Powell’s remarks came as the Fed held interest rates steady at what was expected to be his final policy meeting and press conference as chair. That timing gave the episode added weight: the question was no longer only how the Fed would steer monetary policy, but how its succession would be handled under the glare of a federal criminal inquiry.

Related stock photo
Photo by Werner Pfennig

The Justice Department later dropped the criminal probe and referred the matter to the Fed’s Office of Inspector General, a move that removed a major obstacle to Senate consideration of Kevin Warsh, Trump’s nominee to succeed Powell. Senate Banking Committee Republicans, including Sen. Thom Tillis of North Carolina, had indicated that the probe would matter in deciding whether to back Warsh, and court filings suggested prosecutors had little evidence that Powell committed a crime.

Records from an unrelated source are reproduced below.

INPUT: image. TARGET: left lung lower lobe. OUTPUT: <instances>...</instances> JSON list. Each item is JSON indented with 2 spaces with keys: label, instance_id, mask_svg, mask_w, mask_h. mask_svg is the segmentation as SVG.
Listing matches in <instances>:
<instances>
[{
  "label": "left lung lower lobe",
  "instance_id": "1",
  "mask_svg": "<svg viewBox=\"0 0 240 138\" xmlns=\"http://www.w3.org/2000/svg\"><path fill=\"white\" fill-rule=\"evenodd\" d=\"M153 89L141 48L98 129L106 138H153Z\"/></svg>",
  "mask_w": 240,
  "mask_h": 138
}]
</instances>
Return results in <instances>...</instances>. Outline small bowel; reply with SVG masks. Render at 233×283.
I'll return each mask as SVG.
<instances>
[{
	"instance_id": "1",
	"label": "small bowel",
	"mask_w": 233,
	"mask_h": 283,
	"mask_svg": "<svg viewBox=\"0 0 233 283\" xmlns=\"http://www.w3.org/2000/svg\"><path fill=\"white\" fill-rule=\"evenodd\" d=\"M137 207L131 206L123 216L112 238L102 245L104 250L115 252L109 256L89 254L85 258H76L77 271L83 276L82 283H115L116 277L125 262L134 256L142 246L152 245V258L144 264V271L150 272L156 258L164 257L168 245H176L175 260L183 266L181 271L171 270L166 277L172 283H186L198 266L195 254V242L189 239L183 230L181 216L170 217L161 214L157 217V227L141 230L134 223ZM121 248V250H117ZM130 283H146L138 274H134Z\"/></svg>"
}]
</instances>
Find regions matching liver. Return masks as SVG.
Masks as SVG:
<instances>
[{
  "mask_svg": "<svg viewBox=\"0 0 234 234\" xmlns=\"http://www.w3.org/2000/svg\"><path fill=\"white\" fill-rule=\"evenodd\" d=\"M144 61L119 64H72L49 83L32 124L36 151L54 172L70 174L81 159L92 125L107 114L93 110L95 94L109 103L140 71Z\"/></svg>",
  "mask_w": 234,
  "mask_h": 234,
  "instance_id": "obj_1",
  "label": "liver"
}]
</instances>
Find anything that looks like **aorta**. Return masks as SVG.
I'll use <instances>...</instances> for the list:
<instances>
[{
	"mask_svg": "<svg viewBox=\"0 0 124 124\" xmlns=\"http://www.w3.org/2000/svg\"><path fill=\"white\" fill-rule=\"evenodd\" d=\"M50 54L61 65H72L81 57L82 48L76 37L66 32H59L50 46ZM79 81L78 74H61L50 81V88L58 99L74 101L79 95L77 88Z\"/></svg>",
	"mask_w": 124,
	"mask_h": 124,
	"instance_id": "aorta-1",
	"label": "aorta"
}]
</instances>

The Fed’s inspector general had already been reviewing the renovation since July 2025, according to Michael Horowitz’s office, which said it was examining the project’s “substantial cost increases and overruns.” A federal judge, James Boasberg, had previously blocked subpoenas tied to the case after finding little evidence that Powell had committed a crime.

Jerome Powell — Wikimedia Commons
The White House from Washington, DC via Wikimedia Commons (Public domain)

With the criminal case dropped, the immediate legal threat eased, but the broader institutional damage was already done. The episode left the Fed defending not just its construction budget but the credibility of its leadership transition, at a time when any perception of political pressure on the central bank can ripple through markets and raise fresh doubts about how securely monetary policy is being set.